## What you need to do:
From the entries below, copy every line that has the word "linejoin".

## Supplied material:

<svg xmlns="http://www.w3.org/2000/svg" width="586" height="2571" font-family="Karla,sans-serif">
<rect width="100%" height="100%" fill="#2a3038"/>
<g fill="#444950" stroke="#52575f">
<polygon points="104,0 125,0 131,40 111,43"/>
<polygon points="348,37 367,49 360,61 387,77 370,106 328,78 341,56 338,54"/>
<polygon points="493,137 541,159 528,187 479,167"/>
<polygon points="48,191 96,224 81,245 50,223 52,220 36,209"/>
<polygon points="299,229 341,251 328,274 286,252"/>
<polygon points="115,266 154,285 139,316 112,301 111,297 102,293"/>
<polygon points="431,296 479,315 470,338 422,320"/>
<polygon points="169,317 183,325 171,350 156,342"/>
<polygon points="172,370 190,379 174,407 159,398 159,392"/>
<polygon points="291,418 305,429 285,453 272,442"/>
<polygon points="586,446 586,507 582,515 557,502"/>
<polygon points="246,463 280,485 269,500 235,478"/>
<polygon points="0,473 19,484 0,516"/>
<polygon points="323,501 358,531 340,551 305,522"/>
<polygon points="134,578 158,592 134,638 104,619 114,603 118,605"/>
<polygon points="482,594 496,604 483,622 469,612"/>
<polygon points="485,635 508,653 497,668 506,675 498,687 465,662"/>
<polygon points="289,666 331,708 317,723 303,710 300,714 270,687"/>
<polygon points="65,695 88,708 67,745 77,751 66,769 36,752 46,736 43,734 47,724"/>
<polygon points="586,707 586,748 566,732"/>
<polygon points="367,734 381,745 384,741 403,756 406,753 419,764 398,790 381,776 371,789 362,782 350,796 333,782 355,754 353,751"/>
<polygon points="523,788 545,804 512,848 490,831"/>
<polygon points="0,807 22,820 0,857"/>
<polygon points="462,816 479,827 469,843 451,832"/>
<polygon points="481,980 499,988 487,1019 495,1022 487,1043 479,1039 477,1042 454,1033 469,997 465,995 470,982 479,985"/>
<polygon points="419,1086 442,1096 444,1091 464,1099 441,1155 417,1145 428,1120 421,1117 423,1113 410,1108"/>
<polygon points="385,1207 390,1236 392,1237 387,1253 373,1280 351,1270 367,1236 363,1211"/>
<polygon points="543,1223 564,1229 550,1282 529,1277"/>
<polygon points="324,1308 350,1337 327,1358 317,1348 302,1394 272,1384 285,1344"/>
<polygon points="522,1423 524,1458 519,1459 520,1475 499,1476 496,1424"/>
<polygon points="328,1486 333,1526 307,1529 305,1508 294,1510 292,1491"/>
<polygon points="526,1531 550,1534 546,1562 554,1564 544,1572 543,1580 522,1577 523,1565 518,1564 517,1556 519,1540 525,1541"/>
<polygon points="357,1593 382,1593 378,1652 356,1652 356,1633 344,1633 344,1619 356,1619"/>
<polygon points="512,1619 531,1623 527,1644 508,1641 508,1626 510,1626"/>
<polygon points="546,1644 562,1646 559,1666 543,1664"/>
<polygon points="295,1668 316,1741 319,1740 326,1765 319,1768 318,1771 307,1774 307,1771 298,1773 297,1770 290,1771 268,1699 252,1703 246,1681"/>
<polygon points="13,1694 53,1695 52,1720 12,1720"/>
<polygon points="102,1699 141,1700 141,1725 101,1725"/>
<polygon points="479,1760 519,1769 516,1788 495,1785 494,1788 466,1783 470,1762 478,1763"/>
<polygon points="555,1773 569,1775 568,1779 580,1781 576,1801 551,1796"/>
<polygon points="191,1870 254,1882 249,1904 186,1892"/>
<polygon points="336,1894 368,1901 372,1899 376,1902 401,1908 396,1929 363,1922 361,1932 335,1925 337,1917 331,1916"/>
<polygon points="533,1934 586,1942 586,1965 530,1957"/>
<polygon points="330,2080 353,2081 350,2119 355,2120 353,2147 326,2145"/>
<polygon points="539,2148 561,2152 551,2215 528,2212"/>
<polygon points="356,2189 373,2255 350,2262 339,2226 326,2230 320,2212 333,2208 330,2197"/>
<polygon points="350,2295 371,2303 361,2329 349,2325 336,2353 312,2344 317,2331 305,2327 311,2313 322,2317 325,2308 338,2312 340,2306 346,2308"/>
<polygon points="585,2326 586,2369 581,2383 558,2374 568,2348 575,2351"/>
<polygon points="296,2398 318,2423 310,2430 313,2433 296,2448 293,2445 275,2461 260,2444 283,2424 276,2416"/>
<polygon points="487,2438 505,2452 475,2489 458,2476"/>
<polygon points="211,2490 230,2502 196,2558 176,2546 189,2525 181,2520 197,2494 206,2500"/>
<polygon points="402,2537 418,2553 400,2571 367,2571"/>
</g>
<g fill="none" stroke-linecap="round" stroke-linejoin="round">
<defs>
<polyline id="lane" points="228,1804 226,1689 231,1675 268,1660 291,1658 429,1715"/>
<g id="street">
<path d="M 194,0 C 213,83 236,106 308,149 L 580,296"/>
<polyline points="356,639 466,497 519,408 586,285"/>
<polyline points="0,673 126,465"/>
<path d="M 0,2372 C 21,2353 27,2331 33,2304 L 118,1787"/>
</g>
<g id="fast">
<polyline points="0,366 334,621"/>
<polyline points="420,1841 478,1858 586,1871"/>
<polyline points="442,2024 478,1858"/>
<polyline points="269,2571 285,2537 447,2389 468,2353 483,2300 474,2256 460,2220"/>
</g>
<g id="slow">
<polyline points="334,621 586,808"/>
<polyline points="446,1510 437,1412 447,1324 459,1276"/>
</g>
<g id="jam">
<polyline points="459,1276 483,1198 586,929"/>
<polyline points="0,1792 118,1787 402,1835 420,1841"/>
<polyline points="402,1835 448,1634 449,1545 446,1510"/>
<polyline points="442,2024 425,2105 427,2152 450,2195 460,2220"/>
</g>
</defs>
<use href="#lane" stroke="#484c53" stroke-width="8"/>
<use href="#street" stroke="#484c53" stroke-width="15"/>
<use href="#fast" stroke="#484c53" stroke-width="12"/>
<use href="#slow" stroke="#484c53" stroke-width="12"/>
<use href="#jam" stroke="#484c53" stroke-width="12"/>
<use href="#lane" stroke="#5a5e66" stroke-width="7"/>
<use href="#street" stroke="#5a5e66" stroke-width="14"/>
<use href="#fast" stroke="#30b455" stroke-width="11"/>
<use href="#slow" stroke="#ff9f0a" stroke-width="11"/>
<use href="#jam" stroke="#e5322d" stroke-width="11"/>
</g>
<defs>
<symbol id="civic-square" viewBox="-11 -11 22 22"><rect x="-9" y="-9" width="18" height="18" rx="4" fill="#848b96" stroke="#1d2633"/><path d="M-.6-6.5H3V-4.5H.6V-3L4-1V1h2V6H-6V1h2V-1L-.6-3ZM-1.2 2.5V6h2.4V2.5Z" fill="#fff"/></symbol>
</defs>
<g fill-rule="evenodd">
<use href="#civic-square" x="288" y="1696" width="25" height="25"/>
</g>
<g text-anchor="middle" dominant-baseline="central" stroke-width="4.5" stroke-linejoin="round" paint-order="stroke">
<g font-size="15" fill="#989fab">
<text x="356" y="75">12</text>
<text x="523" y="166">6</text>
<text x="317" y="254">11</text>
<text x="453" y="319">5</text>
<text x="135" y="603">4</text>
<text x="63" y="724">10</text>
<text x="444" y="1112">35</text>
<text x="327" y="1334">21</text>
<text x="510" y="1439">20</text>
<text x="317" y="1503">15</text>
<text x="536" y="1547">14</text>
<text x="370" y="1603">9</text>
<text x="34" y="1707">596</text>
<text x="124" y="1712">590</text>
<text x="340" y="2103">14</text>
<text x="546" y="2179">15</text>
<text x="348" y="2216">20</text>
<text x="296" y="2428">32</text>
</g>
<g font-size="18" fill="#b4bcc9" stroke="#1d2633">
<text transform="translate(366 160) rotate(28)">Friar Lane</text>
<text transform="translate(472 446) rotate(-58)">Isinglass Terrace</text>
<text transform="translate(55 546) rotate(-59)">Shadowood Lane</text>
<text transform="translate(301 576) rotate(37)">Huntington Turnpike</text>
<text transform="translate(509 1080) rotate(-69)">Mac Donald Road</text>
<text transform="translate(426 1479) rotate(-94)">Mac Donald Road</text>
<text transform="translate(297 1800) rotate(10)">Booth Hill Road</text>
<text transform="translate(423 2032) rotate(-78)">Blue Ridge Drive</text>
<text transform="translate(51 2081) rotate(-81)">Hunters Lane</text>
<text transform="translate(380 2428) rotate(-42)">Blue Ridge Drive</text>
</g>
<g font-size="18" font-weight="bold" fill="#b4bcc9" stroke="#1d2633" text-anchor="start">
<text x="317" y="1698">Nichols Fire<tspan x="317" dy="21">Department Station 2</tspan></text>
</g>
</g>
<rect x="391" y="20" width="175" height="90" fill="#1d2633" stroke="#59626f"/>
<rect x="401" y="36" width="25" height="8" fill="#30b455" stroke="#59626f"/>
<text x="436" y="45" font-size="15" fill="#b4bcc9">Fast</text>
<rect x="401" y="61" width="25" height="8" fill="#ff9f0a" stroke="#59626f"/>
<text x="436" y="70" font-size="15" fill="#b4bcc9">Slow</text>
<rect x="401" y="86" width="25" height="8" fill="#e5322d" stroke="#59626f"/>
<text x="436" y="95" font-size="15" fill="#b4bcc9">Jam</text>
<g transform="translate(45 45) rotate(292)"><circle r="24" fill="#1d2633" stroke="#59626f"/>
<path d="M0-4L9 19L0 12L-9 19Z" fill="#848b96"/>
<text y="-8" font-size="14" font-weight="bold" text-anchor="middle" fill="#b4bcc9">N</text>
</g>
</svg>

## Response:
<g fill="none" stroke-linecap="round" stroke-linejoin="round">
<g text-anchor="middle" dominant-baseline="central" stroke-width="4.5" stroke-linejoin="round" paint-order="stroke">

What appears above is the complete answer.